New tech trend breaking down learning barriers

by Brett Henebery27 Jan 2017

With rural students having limited access to educational resources, schools in these areas are turning to a video conferencing to bridge the disadvantage gap.
 
Last year, NSW first ‘virtual school’, Aurora College, opened a range of new possibilities for regional and remote students to study in selective streams or pursue challenging senior subjects locally.
 
In 2015, the college began conducting its first online lessons in a ground-breaking initiative designed to bridge the learning achievement gap between rural and city schools.
 
Another school utilising virtual learning is New Zealand’s Tokoroa's Forest View High School, which is using the Volcanics eLearning Community, which covers 17 schools.
 
Sue Winters, the school’s “ePrincipal” said that schools generally joined to utilise a wider range of programs and to improve their flexibility.

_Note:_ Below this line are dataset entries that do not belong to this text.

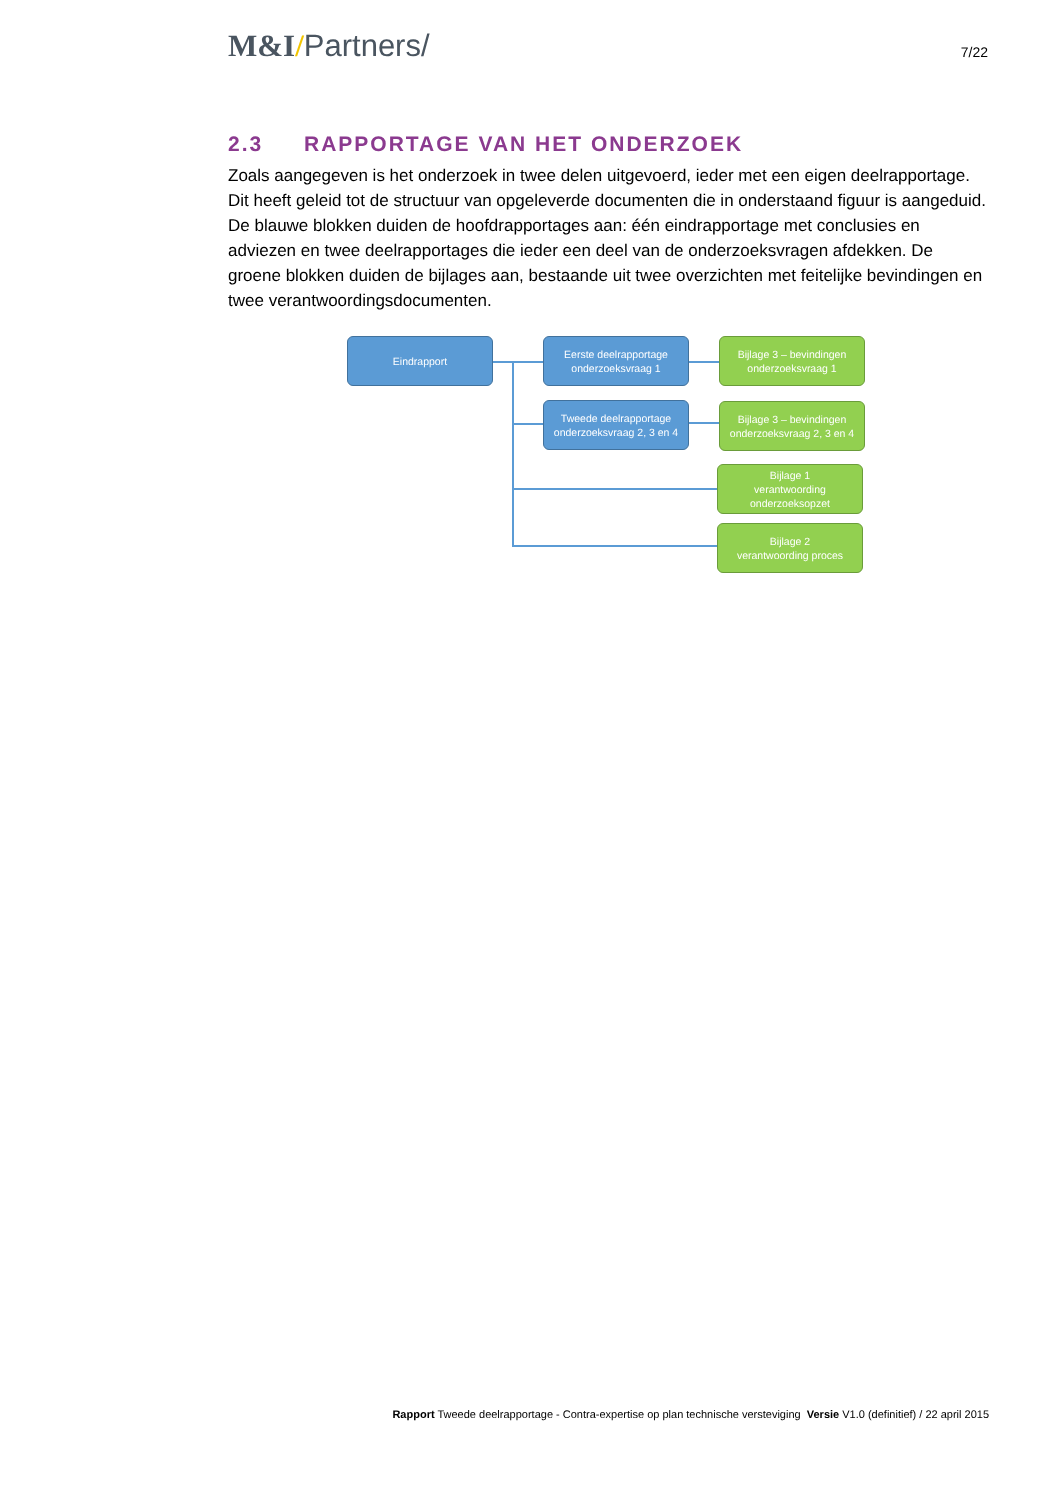M&I/Partners/
7/22
2.3 RAPPORTAGE VAN HET ONDERZOEK
Zoals aangegeven is het onderzoek in twee delen uitgevoerd, ieder met een eigen deelrapportage. Dit heeft geleid tot de structuur van opgeleverde documenten die in onderstaand figuur is aangeduid. De blauwe blokken duiden de hoofdrapportages aan: één eindrapportage met conclusies en adviezen en twee deelrapportages die ieder een deel van de onderzoeksvragen afdekken. De groene blokken duiden de bijlages aan, bestaande uit twee overzichten met feitelijke bevindingen en twee verantwoordingsdocumenten.
Eindrapport
Eerste deelrapportage
onderzoeksvraag 1
Bijlage 3 – bevindingen
onderzoeksvraag 1
Tweede deelrapportage
onderzoeksvraag 2, 3 en 4
Bijlage 3 – bevindingen
onderzoeksvraag 2, 3 en 4
Bijlage 1
verantwoording
onderzoeksopzet
Bijlage 2
verantwoording proces
Rapport Tweede deelrapportage - Contra-expertise op plan technische versteviging Versie V1.0 (definitief) / 22 april 2015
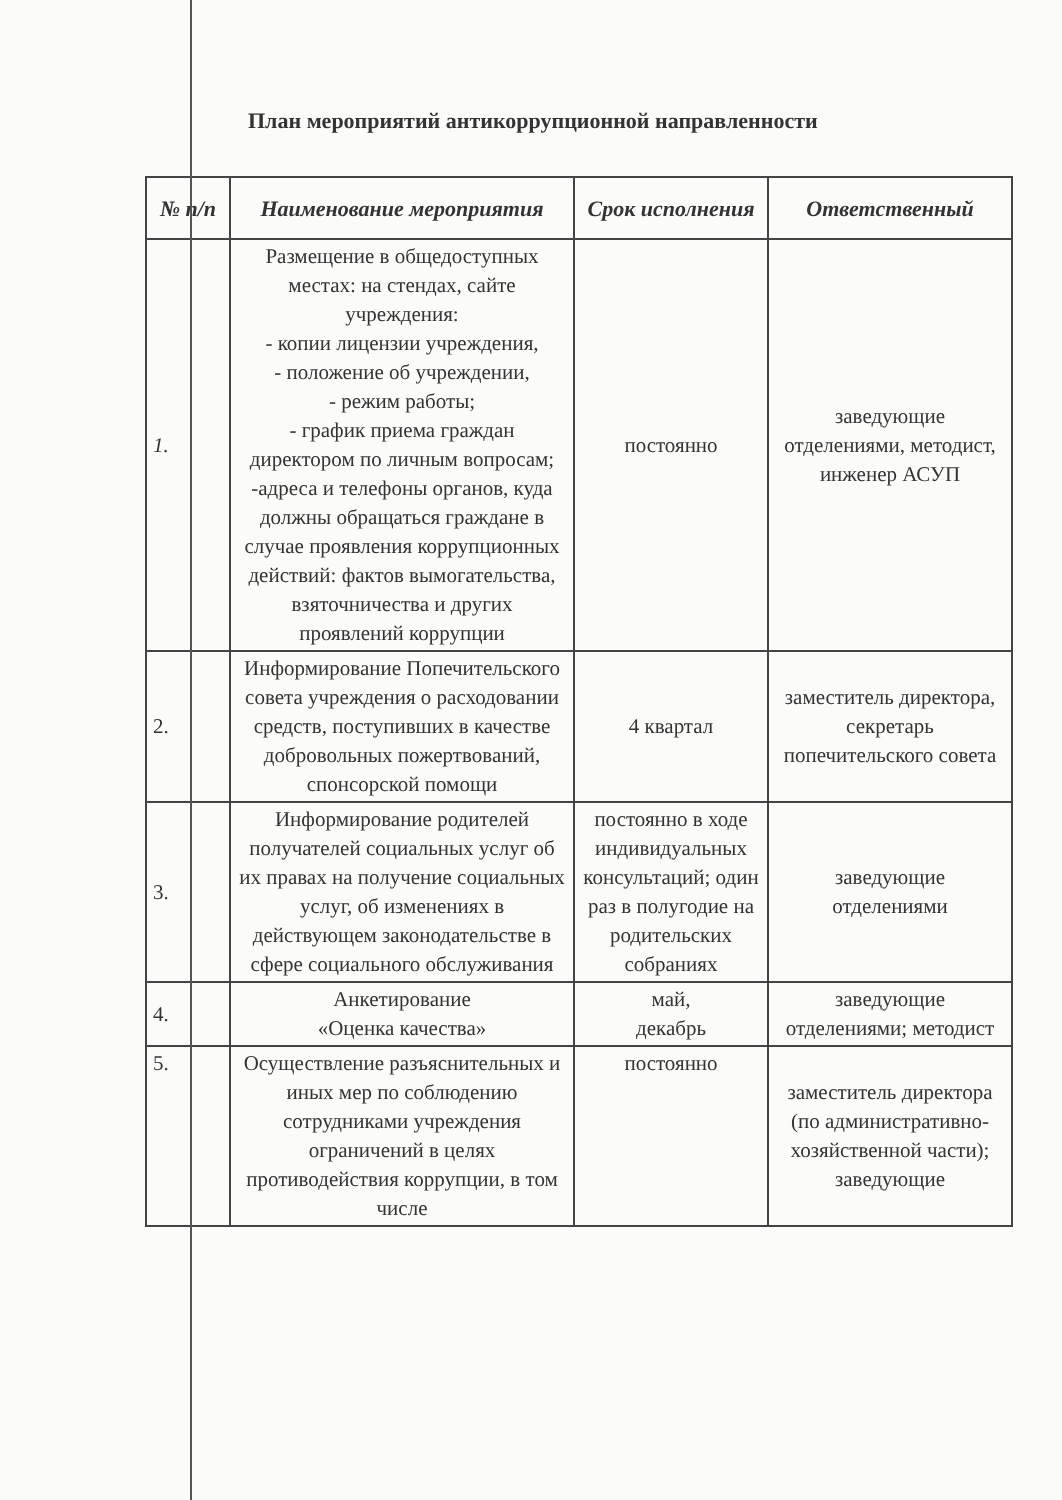План мероприятий антикоррупционной направленности
| № п/п | Наименование мероприятия | Срок исполнения | Ответственный |
| --- | --- | --- | --- |
| 1. | Размещение в общедоступных местах: на стендах, сайте учреждения: - копии лицензии учреждения, - положение об учреждении, - режим работы; - график приема граждан директором по личным вопросам; -адреса и телефоны органов, куда должны обращаться граждане в случае проявления коррупционных действий: фактов вымогательства, взяточничества и других проявлений коррупции | постоянно | заведующие отделениями, методист, инженер АСУП |
| 2. | Информирование Попечительского совета учреждения о расходовании средств, поступивших в качестве добровольных пожертвований, спонсорской помощи | 4 квартал | заместитель директора, секретарь попечительского совета |
| 3. | Информирование родителей получателей социальных услуг об их правах на получение социальных услуг, об изменениях в действующем законодательстве в сфере социального обслуживания | постоянно в ходе индивидуальных консультаций; один раз в полугодие на родительских собраниях | заведующие отделениями |
| 4. | Анкетирование «Оценка качества» | май, декабрь | заведующие отделениями; методист |
| 5. | Осуществление разъяснительных и иных мер по соблюдению сотрудниками учреждения ограничений в целях противодействия коррупции, в том числе | постоянно | заместитель директора (по административно-хозяйственной части); заведующие |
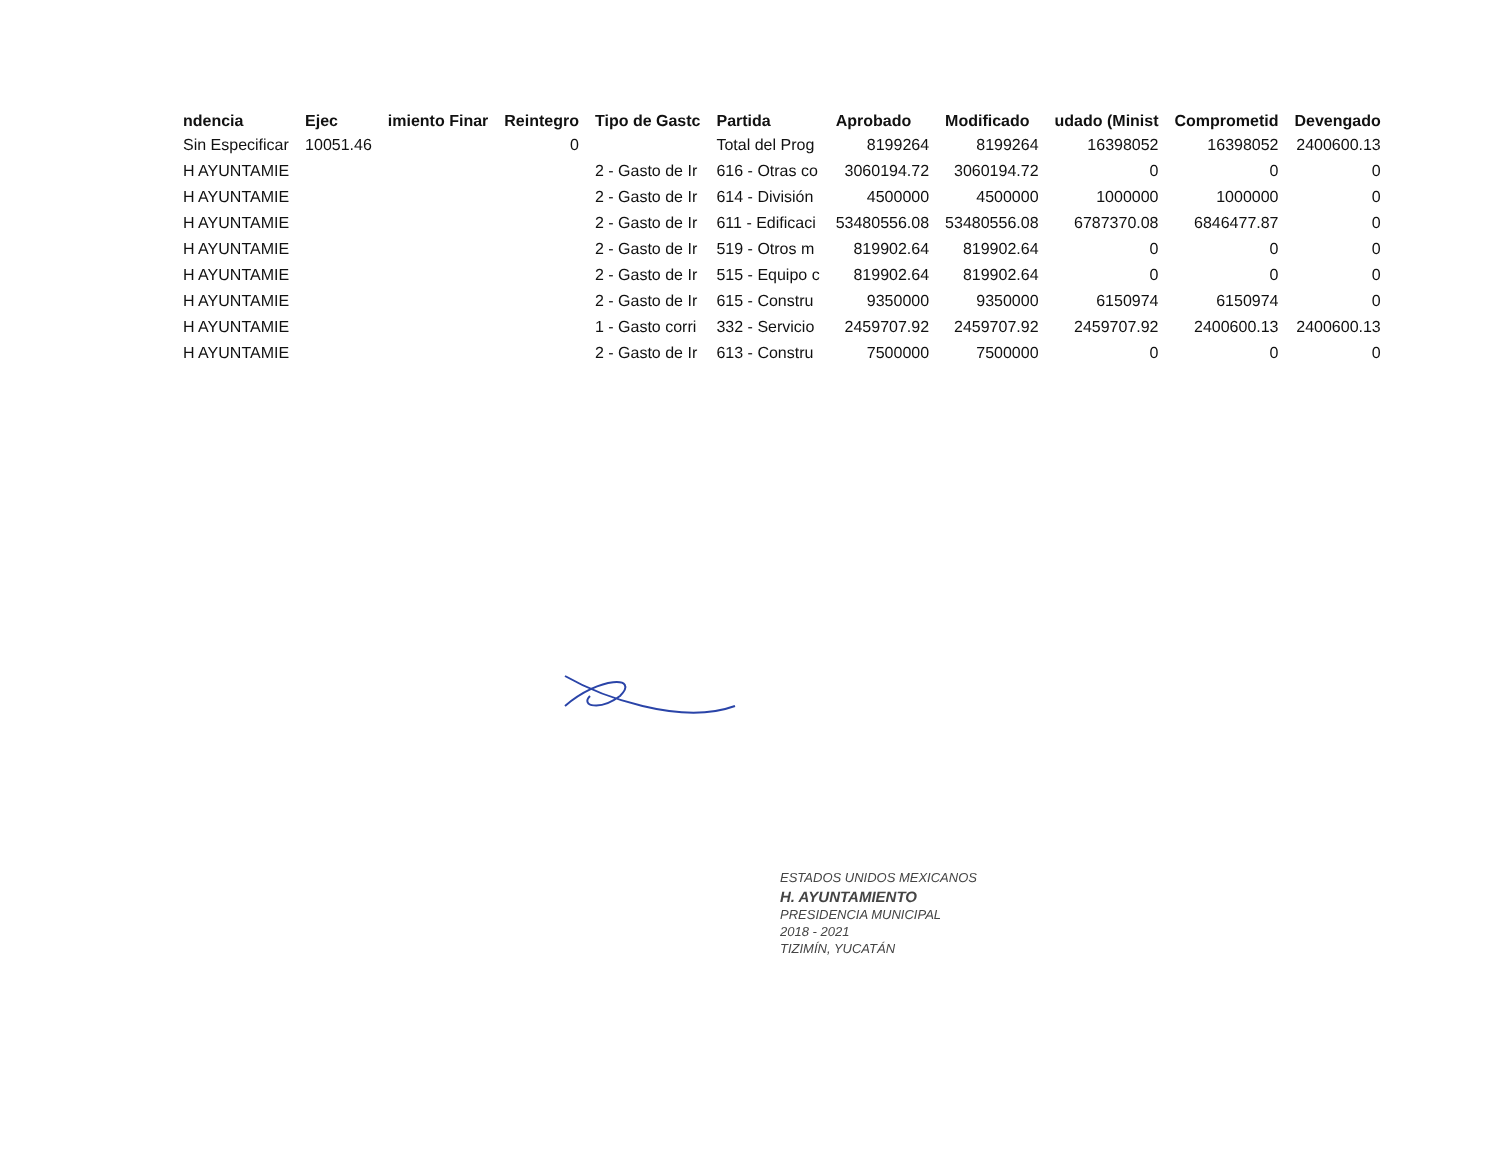| ndencia | Ejec | imiento Finar | Reintegro | Tipo de Gastc | Partida | Aprobado | Modificado | udado (Minist | Comprometid | Devengado |
| --- | --- | --- | --- | --- | --- | --- | --- | --- | --- | --- |
| Sin Especificar | 10051.46 | | 0 | | Total del Prog | 8199264 | 8199264 | 16398052 | 16398052 | 2400600.13 |
| H AYUNTAMIE | | | | 2 - Gasto de Ir | 616 - Otras co | 3060194.72 | 3060194.72 | 0 | 0 | 0 |
| H AYUNTAMIE | | | | 2 - Gasto de Ir | 614 - División | 4500000 | 4500000 | 1000000 | 1000000 | 0 |
| H AYUNTAMIE | | | | 2 - Gasto de Ir | 611 - Edificaci | 53480556.08 | 53480556.08 | 6787370.08 | 6846477.87 | 0 |
| H AYUNTAMIE | | | | 2 - Gasto de Ir | 519 - Otros m | 819902.64 | 819902.64 | 0 | 0 | 0 |
| H AYUNTAMIE | | | | 2 - Gasto de Ir | 515 - Equipo c | 819902.64 | 819902.64 | 0 | 0 | 0 |
| H AYUNTAMIE | | | | 2 - Gasto de Ir | 615 - Constru | 9350000 | 9350000 | 6150974 | 6150974 | 0 |
| H AYUNTAMIE | | | | 1 - Gasto corri | 332 - Servicio | 2459707.92 | 2459707.92 | 2459707.92 | 2400600.13 | 2400600.13 |
| H AYUNTAMIE | | | | 2 - Gasto de Ir | 613 - Constru | 7500000 | 7500000 | 0 | 0 | 0 |
ESTADOS UNIDOS MEXICANOS
H. AYUNTAMIENTO
PRESIDENCIA MUNICIPAL
2018 - 2021
TIZIMÍN, YUCATÁN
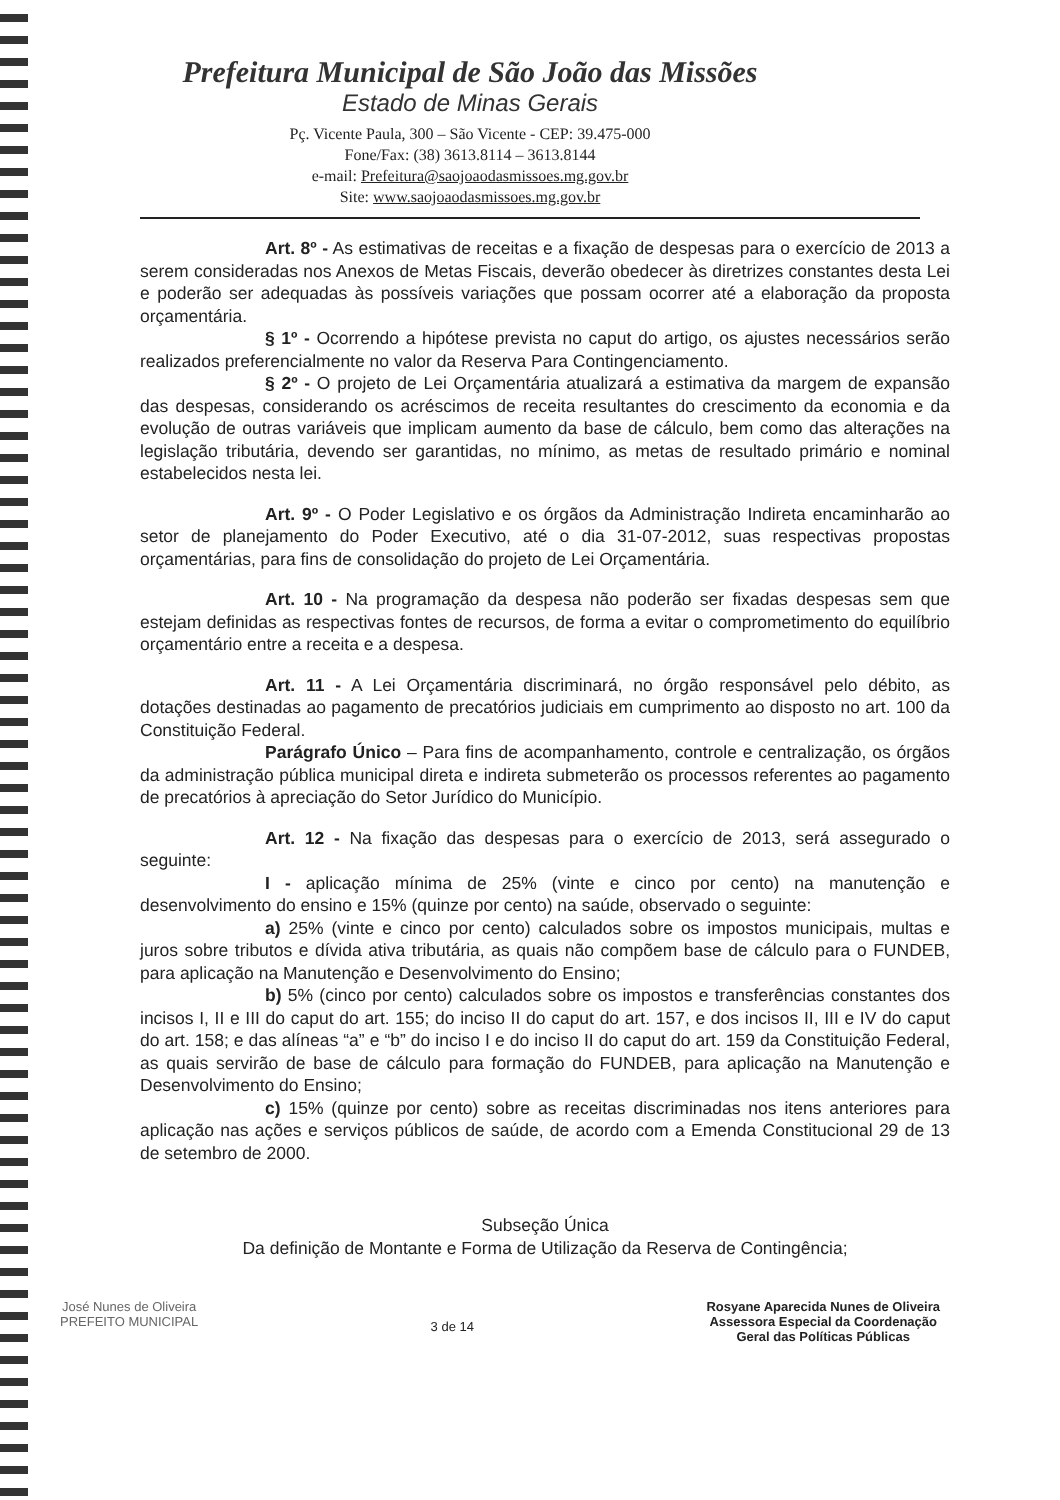Prefeitura Municipal de São João das Missões
Estado de Minas Gerais
Pç. Vicente Paula, 300 – São Vicente - CEP: 39.475-000
Fone/Fax: (38) 3613.8114 – 3613.8144
e-mail: Prefeitura@saojoaodasmissoes.mg.gov.br
Site: www.saojoaodasmissoes.mg.gov.br
Art. 8º - As estimativas de receitas e a fixação de despesas para o exercício de 2013 a serem consideradas nos Anexos de Metas Fiscais, deverão obedecer às diretrizes constantes desta Lei e poderão ser adequadas às possíveis variações que possam ocorrer até a elaboração da proposta orçamentária.
§ 1º - Ocorrendo a hipótese prevista no caput do artigo, os ajustes necessários serão realizados preferencialmente no valor da Reserva Para Contingenciamento.
§ 2º - O projeto de Lei Orçamentária atualizará a estimativa da margem de expansão das despesas, considerando os acréscimos de receita resultantes do crescimento da economia e da evolução de outras variáveis que implicam aumento da base de cálculo, bem como das alterações na legislação tributária, devendo ser garantidas, no mínimo, as metas de resultado primário e nominal estabelecidos nesta lei.
Art. 9º - O Poder Legislativo e os órgãos da Administração Indireta encaminharão ao setor de planejamento do Poder Executivo, até o dia 31-07-2012, suas respectivas propostas orçamentárias, para fins de consolidação do projeto de Lei Orçamentária.
Art. 10 - Na programação da despesa não poderão ser fixadas despesas sem que estejam definidas as respectivas fontes de recursos, de forma a evitar o comprometimento do equilíbrio orçamentário entre a receita e a despesa.
Art. 11 - A Lei Orçamentária discriminará, no órgão responsável pelo débito, as dotações destinadas ao pagamento de precatórios judiciais em cumprimento ao disposto no art. 100 da Constituição Federal.
Parágrafo Único – Para fins de acompanhamento, controle e centralização, os órgãos da administração pública municipal direta e indireta submeterão os processos referentes ao pagamento de precatórios à apreciação do Setor Jurídico do Município.
Art. 12 - Na fixação das despesas para o exercício de 2013, será assegurado o seguinte:
I - aplicação mínima de 25% (vinte e cinco por cento) na manutenção e desenvolvimento do ensino e 15% (quinze por cento) na saúde, observado o seguinte:
a) 25% (vinte e cinco por cento) calculados sobre os impostos municipais, multas e juros sobre tributos e dívida ativa tributária, as quais não compõem base de cálculo para o FUNDEB, para aplicação na Manutenção e Desenvolvimento do Ensino;
b) 5% (cinco por cento) calculados sobre os impostos e transferências constantes dos incisos I, II e III do caput do art. 155; do inciso II do caput do art. 157, e dos incisos II, III e IV do caput do art. 158; e das alíneas “a” e “b” do inciso I e do inciso II do caput do art. 159 da Constituição Federal, as quais servirão de base de cálculo para formação do FUNDEB, para aplicação na Manutenção e Desenvolvimento do Ensino;
c) 15% (quinze por cento) sobre as receitas discriminadas nos itens anteriores para aplicação nas ações e serviços públicos de saúde, de acordo com a Emenda Constitucional 29 de 13 de setembro de 2000.
Subseção Única
Da definição de Montante e Forma de Utilização da Reserva de Contingência;
José Nunes de Oliveira
PREFEITO MUNICIPAL
3 de 14
Rosyane Aparecida Nunes de Oliveira
Assessora Especial da Coordenação
Geral das Políticas Públicas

“Where there are teacher shortages in subjects we'll often have a lot of students, for example level 3 physics and level three calculus.”
 
The advent of these schools shows that students have increasingly been turning to distance learning as video conferencing technology becomes more readily available, particularly in rural and remote areas.
 
However, a large private school is now jumping on this innovative bandwagon.
 
Haileybury, one of Melbourne’s top private schools, has recently started to move towards a greater delivery of classes across its campuses using video conferencing.
 
Leigh Morrow, acting chief digital officer at Haileybury, told The Educator that this technology has the power to remove students’ boundaries to a better education.
 
“We have one master teacher who is proficient in Latin and Classics, and is now able to teach these classes to kids in remote sites,” he said, adding all that’s needed is PC Lab with a camera and headphones.
 
“This makes it quite easy to deliver the message from one teacher across multiple classes. We have an apprentice teacher at the other campuses assisting where necessary but not needing to run the class.”
 
A survey commissioned last year by NBN Co involving 1,000 students found that 75% use the internet to help with school courses at home. It also showed 51% used online videos to help research subjects they were studying.